**Exercise aim**
Format the lines below, from the one containing "pose: elev=243.8 azim=353.7" through the last line, as a Markdown table with a Row column giving each row's number and a Line column holding the line itself, leaving out any blank lines.

**Data for this exercise**
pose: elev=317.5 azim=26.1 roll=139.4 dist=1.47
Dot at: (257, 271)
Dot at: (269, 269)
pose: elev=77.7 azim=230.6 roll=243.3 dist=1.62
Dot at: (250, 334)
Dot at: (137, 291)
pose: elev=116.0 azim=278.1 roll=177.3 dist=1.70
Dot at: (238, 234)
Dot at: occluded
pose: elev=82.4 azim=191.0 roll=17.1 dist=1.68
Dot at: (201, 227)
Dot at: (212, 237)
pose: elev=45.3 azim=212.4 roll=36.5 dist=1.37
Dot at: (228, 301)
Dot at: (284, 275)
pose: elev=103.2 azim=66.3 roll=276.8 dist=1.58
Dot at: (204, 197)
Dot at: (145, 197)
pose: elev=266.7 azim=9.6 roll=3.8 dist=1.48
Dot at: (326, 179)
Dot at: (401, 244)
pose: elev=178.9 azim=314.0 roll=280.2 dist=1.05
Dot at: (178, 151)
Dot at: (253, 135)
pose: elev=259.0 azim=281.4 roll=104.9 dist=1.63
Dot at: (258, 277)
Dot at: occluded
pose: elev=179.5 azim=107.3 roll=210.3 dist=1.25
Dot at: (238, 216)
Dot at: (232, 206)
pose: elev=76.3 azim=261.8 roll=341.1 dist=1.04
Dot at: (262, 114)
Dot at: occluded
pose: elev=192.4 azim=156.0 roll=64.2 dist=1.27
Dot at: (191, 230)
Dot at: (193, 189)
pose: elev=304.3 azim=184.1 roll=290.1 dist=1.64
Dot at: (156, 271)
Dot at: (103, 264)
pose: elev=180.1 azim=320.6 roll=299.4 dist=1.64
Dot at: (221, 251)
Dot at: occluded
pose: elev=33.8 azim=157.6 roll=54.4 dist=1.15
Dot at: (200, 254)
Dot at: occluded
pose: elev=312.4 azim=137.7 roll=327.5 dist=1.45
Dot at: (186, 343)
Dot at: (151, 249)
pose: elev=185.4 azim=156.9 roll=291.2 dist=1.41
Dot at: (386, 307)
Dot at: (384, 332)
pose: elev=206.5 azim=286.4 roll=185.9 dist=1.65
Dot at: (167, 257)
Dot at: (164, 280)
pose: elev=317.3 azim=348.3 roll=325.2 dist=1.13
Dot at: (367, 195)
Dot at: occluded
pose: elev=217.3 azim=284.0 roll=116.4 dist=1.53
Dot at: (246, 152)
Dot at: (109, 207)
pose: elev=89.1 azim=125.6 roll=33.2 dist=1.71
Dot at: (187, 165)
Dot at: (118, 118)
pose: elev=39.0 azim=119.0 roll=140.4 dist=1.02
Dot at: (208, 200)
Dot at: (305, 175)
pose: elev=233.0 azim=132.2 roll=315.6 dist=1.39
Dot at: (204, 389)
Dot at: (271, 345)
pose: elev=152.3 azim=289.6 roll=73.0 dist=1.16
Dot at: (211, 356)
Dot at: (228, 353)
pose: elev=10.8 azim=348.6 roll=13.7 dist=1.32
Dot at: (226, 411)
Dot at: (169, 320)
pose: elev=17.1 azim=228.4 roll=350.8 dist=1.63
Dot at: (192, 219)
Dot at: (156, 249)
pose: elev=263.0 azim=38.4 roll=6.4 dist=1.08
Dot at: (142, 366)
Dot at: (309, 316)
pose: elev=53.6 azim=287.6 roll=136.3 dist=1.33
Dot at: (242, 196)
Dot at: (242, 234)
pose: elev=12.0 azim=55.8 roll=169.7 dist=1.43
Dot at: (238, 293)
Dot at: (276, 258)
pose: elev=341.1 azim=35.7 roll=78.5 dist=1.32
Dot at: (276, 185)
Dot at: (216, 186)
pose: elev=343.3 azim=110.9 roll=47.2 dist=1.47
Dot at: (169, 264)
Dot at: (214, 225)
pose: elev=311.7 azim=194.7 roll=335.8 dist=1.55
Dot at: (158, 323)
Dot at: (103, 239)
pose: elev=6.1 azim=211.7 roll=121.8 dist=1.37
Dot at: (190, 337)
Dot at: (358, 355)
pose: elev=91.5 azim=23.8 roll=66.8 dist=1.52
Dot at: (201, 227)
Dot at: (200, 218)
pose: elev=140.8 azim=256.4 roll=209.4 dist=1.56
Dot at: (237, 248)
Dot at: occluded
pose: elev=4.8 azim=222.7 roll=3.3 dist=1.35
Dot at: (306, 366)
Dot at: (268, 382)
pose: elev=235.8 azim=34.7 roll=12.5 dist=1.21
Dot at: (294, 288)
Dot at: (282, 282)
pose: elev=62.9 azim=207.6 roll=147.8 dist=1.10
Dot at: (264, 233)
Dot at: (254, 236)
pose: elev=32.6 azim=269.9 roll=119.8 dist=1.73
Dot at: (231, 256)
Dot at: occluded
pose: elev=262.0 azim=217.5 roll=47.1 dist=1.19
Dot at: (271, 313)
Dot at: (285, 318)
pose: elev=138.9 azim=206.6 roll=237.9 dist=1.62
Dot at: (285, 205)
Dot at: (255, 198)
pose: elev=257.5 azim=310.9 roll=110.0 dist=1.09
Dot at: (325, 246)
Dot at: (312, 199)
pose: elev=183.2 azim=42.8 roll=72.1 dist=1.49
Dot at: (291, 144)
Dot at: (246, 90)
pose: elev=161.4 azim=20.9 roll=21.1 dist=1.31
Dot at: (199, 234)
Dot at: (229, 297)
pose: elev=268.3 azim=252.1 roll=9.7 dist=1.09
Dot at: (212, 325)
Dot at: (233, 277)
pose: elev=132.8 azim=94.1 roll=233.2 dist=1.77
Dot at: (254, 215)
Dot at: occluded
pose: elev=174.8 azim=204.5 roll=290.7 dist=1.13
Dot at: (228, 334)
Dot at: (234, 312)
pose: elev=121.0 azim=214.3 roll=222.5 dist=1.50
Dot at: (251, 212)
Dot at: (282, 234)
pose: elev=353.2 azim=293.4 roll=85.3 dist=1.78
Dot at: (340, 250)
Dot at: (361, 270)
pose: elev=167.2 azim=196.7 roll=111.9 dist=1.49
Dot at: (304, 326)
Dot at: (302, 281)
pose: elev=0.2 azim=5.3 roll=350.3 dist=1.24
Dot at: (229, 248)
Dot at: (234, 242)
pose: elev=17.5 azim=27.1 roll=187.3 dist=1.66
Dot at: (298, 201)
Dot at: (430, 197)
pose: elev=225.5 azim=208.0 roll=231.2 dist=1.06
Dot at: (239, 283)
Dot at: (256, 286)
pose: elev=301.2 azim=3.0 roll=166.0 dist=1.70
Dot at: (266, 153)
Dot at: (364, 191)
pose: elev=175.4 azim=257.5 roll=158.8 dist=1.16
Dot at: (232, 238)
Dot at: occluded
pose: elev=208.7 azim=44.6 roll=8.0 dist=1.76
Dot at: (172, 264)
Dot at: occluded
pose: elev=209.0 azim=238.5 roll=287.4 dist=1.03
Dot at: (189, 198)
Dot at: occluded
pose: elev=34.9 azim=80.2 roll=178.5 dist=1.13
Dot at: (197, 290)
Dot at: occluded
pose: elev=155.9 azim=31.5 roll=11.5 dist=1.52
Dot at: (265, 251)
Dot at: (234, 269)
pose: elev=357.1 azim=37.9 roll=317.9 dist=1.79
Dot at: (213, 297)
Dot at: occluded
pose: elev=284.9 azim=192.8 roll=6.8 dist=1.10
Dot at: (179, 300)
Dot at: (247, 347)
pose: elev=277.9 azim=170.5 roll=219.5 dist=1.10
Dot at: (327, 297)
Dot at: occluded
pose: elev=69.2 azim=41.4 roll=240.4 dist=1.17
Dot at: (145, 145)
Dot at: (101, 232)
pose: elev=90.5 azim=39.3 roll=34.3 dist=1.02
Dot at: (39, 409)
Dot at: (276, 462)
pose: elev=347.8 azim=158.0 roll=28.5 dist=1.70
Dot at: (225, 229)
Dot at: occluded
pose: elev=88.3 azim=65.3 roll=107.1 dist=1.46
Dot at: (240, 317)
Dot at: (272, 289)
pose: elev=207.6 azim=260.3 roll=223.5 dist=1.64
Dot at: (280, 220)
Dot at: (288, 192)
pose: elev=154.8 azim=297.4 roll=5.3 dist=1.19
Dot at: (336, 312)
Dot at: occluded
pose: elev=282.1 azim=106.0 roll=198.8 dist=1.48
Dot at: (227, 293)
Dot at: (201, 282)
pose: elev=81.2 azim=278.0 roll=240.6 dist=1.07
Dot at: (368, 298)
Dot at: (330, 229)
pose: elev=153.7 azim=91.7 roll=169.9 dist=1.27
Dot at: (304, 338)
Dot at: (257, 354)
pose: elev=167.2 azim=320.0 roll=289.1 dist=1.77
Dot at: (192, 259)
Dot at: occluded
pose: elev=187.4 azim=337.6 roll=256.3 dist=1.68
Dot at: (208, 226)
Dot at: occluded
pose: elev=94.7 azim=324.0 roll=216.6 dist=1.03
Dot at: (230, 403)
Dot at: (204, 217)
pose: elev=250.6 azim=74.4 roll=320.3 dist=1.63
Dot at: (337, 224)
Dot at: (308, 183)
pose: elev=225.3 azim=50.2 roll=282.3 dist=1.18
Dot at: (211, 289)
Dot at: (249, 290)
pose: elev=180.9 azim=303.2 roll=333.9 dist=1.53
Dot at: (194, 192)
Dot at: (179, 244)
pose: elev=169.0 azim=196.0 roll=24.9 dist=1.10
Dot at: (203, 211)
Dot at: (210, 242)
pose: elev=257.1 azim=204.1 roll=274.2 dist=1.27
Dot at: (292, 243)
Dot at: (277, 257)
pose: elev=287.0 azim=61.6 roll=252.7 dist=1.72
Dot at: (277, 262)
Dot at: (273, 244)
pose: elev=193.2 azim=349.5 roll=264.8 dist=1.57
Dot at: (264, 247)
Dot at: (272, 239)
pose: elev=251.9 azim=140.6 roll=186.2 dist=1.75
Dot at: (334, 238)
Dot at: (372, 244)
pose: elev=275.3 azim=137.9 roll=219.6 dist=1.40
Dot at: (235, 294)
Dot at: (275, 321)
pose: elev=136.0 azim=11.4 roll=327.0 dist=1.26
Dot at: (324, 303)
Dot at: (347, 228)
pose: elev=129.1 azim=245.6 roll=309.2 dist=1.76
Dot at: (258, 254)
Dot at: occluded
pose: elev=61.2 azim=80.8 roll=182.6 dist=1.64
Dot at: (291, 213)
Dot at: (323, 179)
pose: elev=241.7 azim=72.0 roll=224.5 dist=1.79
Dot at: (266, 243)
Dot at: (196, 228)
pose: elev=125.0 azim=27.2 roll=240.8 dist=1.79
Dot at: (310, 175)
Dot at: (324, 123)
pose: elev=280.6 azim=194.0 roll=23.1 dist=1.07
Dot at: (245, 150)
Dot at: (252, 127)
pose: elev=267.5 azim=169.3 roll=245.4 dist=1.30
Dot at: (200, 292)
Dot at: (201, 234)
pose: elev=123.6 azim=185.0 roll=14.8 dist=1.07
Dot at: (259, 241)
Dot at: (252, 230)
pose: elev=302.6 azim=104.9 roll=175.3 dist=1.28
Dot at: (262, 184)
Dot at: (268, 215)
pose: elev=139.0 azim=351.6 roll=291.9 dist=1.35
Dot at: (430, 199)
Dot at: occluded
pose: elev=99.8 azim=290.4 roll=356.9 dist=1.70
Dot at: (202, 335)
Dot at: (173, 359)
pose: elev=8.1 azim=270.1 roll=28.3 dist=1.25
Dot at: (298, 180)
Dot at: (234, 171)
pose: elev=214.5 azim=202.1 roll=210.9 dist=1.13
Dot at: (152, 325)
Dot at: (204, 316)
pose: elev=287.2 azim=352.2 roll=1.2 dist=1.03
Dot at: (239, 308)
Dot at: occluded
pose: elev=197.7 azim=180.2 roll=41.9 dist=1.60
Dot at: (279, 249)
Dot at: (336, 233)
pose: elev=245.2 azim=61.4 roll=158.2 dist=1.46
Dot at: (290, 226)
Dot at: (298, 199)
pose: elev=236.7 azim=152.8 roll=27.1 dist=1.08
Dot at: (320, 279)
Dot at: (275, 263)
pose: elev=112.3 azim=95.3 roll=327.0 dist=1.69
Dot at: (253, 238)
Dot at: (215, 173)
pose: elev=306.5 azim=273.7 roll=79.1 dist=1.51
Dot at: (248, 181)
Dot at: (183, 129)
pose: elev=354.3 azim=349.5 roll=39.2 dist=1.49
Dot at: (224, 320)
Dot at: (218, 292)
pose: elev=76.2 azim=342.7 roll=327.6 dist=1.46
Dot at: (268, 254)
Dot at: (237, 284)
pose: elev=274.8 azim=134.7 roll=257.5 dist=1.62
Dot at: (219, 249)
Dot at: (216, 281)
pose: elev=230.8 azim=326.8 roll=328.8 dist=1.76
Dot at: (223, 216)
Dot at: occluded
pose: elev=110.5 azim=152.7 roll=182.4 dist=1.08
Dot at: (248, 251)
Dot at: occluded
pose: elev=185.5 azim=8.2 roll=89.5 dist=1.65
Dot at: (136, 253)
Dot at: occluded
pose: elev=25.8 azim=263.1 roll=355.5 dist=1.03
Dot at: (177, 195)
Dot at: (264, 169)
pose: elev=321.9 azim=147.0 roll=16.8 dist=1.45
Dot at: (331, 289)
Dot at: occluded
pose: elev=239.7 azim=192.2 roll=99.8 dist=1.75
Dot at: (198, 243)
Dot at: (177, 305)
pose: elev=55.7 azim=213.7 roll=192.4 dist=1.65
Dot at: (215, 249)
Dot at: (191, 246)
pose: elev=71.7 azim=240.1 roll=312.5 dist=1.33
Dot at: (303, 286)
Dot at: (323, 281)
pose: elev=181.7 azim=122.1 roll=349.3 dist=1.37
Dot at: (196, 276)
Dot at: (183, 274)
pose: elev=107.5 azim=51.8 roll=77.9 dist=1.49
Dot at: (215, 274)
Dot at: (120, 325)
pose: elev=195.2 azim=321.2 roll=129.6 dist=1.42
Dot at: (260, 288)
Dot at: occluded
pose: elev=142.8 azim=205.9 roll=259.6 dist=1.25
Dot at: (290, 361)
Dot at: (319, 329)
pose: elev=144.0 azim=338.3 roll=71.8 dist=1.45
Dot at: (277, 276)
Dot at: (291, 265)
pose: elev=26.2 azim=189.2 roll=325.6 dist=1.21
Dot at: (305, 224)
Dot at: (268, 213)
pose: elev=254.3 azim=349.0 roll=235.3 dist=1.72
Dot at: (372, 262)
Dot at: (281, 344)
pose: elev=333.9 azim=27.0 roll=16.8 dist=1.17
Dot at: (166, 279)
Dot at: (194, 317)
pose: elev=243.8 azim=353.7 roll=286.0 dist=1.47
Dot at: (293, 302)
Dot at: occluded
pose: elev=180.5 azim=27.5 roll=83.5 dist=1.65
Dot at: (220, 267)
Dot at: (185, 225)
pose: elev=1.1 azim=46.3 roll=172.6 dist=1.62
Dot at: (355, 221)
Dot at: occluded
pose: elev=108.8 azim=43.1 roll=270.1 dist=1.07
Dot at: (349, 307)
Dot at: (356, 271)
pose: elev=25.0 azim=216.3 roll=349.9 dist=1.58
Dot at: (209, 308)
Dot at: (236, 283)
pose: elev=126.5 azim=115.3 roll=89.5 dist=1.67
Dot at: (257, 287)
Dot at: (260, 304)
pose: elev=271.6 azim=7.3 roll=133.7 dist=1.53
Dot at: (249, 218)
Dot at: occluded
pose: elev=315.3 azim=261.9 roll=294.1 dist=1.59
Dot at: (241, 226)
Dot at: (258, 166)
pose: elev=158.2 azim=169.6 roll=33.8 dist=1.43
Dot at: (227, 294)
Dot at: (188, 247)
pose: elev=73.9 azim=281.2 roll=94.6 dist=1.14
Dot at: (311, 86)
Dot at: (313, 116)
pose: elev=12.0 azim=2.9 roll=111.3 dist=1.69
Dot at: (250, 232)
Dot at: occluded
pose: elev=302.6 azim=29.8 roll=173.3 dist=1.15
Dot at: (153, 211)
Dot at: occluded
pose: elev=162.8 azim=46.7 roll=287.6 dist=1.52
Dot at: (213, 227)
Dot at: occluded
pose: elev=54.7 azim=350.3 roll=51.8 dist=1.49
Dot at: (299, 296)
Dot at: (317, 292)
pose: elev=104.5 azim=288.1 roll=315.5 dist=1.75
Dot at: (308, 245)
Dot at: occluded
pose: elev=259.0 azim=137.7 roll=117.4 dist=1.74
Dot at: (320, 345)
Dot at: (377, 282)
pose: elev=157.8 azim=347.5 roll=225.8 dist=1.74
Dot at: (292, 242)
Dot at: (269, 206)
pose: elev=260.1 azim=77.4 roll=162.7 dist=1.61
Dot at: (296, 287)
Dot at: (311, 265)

**Finished answer**
| Row | Line |
|---|---|
| 1 | pose: elev=243.8 azim=353.7 roll=286.0 dist=1.47 |
| 2 | Dot at: (293, 302) |
| 3 | Dot at: occluded |
| 4 | pose: elev=180.5 azim=27.5 roll=83.5 dist=1.65 |
| 5 | Dot at: (220, 267) |
| 6 | Dot at: (185, 225) |
| 7 | pose: elev=1.1 azim=46.3 roll=172.6 dist=1.62 |
| 8 | Dot at: (355, 221) |
| 9 | Dot at: occluded |
| 10 | pose: elev=108.8 azim=43.1 roll=270.1 dist=1.07 |
| 11 | Dot at: (349, 307) |
| 12 | Dot at: (356, 271) |
| 13 | pose: elev=25.0 azim=216.3 roll=349.9 dist=1.58 |
| 14 | Dot at: (209, 308) |
| 15 | Dot at: (236, 283) |
| 16 | pose: elev=126.5 azim=115.3 roll=89.5 dist=1.67 |
| 17 | Dot at: (257, 287) |
| 18 | Dot at: (260, 304) |
| 19 | pose: elev=271.6 azim=7.3 roll=133.7 dist=1.53 |
| 20 | Dot at: (249, 218) |
| 21 | Dot at: occluded |
| 22 | pose: elev=315.3 azim=261.9 roll=294.1 dist=1.59 |
| 23 | Dot at: (241, 226) |
| 24 | Dot at: (258, 166) |
| 25 | pose: elev=158.2 azim=169.6 roll=33.8 dist=1.43 |
| 26 | Dot at: (227, 294) |
| 27 | Dot at: (188, 247) |
| 28 | pose: elev=73.9 azim=281.2 roll=94.6 dist=1.14 |
| 29 | Dot at: (311, 86) |
| 30 | Dot at: (313, 116) |
| 31 | pose: elev=12.0 azim=2.9 roll=111.3 dist=1.69 |
| 32 | Dot at: (250, 232) |
| 33 | Dot at: occluded |
| 34 | pose: elev=302.6 azim=29.8 roll=173.3 dist=1.15 |
| 35 | Dot at: (153, 211) |
| 36 | Dot at: occluded |
| 37 | pose: elev=162.8 azim=46.7 roll=287.6 dist=1.52 |
| 38 | Dot at: (213, 227) |
| 39 | Dot at: occluded |
| 40 | pose: elev=54.7 azim=350.3 roll=51.8 dist=1.49 |
| 41 | Dot at: (299, 296) |
| 42 | Dot at: (317, 292) |
| 43 | pose: elev=104.5 azim=288.1 roll=315.5 dist=1.75 |
| 44 | Dot at: (308, 245) |
| 45 | Dot at: occluded |
| 46 | pose: elev=259.0 azim=137.7 roll=117.4 dist=1.74 |
| 47 | Dot at: (320, 345) |
| 48 | Dot at: (377, 282) |
| 49 | pose: elev=157.8 azim=347.5 roll=225.8 dist=1.74 |
| 50 | Dot at: (292, 242) |
| 51 | Dot at: (269, 206) |
| 52 | pose: elev=260.1 azim=77.4 roll=162.7 dist=1.61 |
| 53 | Dot at: (296, 287) |
| 54 | Dot at: (311, 265) |